Quando de madrugada ainda, na luz cinzenta do amanhecer, esses milhares de homens se juntavam para a chamada da manhã, curvados e tiritantes sob as bátegas de chuva, muitos deles apoiados em longas varas, outros, gravemente enfermos, que os seus companheiros amparavam, alguns levados em macas improvisadas, quando o vento fazia flutuar farrapos de nevoeiro em volta das colunas em marcha, ocultando-as agora, descobrindo-as depois na luz lívida, quando ao pé de uma árvore ou de um candeeiro jazia um moribundo, mostrando à luz do amanhecer um rosto já de além-túmulo, julgava-se assistir a uma cena da vida do inferno, saída da terra como um pesadelo, à visão de um inferno como jamais o pincel de nenhum pintor, o buril de nenhum gravador igualou, porque nenhuma imaginação humana, genial que fosse, poderia alcançar uma realidade que não teve igual há muitos séculos, nem talvez em tempo nenhum. 

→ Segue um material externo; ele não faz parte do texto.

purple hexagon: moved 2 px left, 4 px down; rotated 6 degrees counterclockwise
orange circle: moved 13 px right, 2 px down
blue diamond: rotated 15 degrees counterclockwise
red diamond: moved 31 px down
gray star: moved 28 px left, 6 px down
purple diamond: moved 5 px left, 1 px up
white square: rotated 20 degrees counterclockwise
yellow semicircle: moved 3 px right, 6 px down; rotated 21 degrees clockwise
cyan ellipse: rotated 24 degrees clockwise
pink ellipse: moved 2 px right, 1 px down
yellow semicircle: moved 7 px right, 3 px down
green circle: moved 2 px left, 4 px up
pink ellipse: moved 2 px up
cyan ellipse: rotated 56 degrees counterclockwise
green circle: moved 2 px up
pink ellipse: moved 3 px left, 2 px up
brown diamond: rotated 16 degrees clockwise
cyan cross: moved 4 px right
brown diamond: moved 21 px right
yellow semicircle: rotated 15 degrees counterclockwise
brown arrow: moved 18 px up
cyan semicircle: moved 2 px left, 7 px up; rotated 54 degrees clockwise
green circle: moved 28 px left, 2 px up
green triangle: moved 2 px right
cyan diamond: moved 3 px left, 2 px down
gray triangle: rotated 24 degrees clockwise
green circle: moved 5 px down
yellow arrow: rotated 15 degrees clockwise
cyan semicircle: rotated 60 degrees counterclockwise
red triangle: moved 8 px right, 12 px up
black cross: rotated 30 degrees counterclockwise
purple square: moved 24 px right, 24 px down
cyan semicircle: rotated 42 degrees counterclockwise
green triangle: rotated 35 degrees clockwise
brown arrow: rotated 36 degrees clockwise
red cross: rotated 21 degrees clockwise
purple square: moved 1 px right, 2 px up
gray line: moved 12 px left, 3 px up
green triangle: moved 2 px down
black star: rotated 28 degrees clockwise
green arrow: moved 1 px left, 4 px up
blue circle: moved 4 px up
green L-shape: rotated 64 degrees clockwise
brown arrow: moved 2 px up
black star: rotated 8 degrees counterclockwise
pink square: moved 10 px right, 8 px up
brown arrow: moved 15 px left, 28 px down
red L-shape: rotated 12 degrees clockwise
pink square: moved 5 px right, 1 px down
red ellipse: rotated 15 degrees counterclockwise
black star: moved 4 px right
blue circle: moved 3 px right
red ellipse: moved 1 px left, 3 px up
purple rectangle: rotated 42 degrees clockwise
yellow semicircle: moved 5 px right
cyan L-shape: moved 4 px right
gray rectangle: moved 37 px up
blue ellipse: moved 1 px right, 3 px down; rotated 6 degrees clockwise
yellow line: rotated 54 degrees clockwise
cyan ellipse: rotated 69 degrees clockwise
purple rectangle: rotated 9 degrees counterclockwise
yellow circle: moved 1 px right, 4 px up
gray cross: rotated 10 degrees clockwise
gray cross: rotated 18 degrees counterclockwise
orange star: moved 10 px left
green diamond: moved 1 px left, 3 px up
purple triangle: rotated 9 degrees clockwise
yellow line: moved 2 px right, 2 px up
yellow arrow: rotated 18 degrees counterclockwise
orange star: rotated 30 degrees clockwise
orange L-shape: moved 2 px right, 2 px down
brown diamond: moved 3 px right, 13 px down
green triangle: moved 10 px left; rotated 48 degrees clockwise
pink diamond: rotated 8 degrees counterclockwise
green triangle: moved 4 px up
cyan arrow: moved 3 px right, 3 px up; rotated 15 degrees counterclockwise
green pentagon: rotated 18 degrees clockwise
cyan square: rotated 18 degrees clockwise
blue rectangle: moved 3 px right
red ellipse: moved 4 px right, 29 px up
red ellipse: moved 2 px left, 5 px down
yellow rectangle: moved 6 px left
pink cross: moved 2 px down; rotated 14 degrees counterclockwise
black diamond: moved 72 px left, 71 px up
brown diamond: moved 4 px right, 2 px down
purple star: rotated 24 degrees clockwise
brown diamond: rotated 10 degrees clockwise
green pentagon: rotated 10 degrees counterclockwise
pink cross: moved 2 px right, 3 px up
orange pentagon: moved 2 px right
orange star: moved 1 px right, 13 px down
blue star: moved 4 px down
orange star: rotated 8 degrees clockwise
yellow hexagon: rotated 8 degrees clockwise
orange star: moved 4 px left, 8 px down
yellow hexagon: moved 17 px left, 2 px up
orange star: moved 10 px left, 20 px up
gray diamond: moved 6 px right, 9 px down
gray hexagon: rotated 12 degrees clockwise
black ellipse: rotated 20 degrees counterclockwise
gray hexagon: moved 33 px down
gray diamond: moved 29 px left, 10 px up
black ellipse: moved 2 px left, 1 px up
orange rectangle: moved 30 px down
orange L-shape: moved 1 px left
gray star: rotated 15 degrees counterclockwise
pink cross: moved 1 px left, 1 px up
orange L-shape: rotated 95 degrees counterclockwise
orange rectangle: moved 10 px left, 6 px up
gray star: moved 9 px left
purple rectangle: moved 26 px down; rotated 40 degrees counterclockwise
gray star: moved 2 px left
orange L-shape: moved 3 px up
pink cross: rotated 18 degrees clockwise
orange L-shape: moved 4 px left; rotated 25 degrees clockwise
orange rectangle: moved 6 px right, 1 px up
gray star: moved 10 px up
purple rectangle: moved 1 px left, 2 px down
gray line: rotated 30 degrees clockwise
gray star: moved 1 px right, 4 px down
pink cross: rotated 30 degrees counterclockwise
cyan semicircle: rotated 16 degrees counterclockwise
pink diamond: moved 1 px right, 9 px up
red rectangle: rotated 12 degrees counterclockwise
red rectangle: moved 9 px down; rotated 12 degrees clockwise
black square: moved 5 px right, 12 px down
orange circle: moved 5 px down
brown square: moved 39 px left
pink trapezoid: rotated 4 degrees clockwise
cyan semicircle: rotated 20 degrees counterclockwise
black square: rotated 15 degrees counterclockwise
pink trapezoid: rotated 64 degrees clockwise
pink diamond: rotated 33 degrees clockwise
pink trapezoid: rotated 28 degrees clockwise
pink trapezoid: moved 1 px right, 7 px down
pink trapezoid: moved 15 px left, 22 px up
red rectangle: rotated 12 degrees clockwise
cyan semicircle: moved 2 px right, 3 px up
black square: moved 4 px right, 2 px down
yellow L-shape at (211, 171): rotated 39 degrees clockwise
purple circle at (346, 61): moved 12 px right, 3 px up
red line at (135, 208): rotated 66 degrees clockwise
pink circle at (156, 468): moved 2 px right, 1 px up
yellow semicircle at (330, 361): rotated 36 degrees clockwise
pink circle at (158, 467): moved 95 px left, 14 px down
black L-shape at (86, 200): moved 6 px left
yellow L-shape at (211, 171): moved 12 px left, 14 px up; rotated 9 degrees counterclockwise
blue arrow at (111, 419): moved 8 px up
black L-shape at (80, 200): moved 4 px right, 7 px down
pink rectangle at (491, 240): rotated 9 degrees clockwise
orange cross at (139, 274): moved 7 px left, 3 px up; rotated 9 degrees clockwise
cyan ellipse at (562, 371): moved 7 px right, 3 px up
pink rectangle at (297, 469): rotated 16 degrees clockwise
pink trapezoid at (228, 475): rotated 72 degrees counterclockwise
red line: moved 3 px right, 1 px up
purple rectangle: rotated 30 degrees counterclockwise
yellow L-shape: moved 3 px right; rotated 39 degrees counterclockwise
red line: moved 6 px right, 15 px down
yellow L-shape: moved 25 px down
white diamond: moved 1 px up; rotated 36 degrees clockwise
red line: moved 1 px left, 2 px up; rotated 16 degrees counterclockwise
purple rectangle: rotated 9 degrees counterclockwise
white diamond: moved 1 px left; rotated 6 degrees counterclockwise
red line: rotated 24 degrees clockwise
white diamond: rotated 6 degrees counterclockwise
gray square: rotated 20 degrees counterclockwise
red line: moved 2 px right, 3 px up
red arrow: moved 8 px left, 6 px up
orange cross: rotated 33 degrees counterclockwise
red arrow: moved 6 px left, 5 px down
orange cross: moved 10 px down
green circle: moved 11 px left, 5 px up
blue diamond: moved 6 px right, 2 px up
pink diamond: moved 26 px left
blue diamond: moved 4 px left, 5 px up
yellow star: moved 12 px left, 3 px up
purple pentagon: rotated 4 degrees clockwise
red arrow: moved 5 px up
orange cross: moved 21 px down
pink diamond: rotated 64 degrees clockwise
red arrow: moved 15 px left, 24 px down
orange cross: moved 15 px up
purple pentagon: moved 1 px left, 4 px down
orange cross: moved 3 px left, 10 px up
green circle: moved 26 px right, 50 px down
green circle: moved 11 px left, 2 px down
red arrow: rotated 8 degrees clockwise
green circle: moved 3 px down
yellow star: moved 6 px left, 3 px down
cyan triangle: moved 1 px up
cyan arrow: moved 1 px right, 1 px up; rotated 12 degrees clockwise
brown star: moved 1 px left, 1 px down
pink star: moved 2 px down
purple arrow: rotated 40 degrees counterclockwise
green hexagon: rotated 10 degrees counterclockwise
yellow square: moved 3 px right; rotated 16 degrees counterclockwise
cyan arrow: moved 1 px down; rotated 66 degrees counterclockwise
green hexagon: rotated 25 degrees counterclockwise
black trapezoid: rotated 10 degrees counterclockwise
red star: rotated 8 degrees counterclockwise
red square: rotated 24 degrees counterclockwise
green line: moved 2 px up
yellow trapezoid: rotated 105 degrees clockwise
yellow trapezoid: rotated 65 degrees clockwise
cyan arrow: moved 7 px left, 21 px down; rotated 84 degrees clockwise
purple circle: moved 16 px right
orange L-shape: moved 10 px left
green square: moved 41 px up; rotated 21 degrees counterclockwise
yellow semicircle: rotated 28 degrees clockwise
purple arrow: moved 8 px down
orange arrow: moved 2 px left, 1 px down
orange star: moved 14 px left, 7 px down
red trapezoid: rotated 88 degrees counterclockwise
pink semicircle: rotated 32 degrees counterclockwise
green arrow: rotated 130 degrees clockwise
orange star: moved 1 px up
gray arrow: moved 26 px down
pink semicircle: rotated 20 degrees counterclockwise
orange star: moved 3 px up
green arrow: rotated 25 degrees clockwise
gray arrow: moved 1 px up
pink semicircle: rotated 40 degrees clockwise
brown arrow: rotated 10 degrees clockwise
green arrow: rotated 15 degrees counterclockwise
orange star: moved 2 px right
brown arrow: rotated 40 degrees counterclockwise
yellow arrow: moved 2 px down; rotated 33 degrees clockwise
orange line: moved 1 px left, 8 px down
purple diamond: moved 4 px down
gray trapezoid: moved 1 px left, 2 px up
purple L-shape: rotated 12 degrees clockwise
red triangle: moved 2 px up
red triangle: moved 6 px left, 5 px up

Como compreender que eram as duas partes dum só e único povo, que falavam a mesma língua, que tinham adorado outrora o mesmo Deus, tinham recebido da mesma forma o baptismo e a confirmação; do mesmo povo a que Goethe pertencera, que passara pela guerra dos Trinta Anos e pela Grande Guerra, e cujas mães e avós tinham cantado, à noite: «Ergueu-se a lua…» De um povo que se achava agora dividido, não pela riqueza ou a pobreza, a piedade ou a impiedade, nem por duas línguas, duas religiões  ou duas naturezas diferentes, mas por um dogma político, por um vitelo de ouro de papel, oferecido ao culto e que, adorado ou desprezado, decidia da subida de cada um na escala das honras, ou o precipitava nos braços de Moloch para ser vilipendiado, torturado, imolado, riscado da existência e da memória. 

Nada do que existia anteriormente contava, nem a obra realizada, nem a bondade, nem o trabalho e o esforço de uma vida inteira. Contava apenas o presente, a fé jurada ao ídolo, o ajoelhar diante de César, a cega repetição de uma fórmula, o patético falso duma pseudo-cultura, a gritaria dos demagogos.

Não se funda uma civilização sobre o sangue dos homens. Sobre o sangue ou a violência podem fundar-se estados, mas os estados não passam de castelos de cartas ao grande vento da eternidade. O que permanece é fundado por outros. Não por carcereiros nem carrascos. Nem sequer por generais. E esses que fundam alguma coisa não derramam o sangue, excepto o seu próprio, com que alimentam a sua obra imortal. O espírito não morrera ainda neste mundo, nem o amor, nem a beleza. Existiam ainda, mesmo desprezados, mesmo vencidos. E um dia voltariam a erguer o seu pendão ofuscante acima dos ossários das nações.»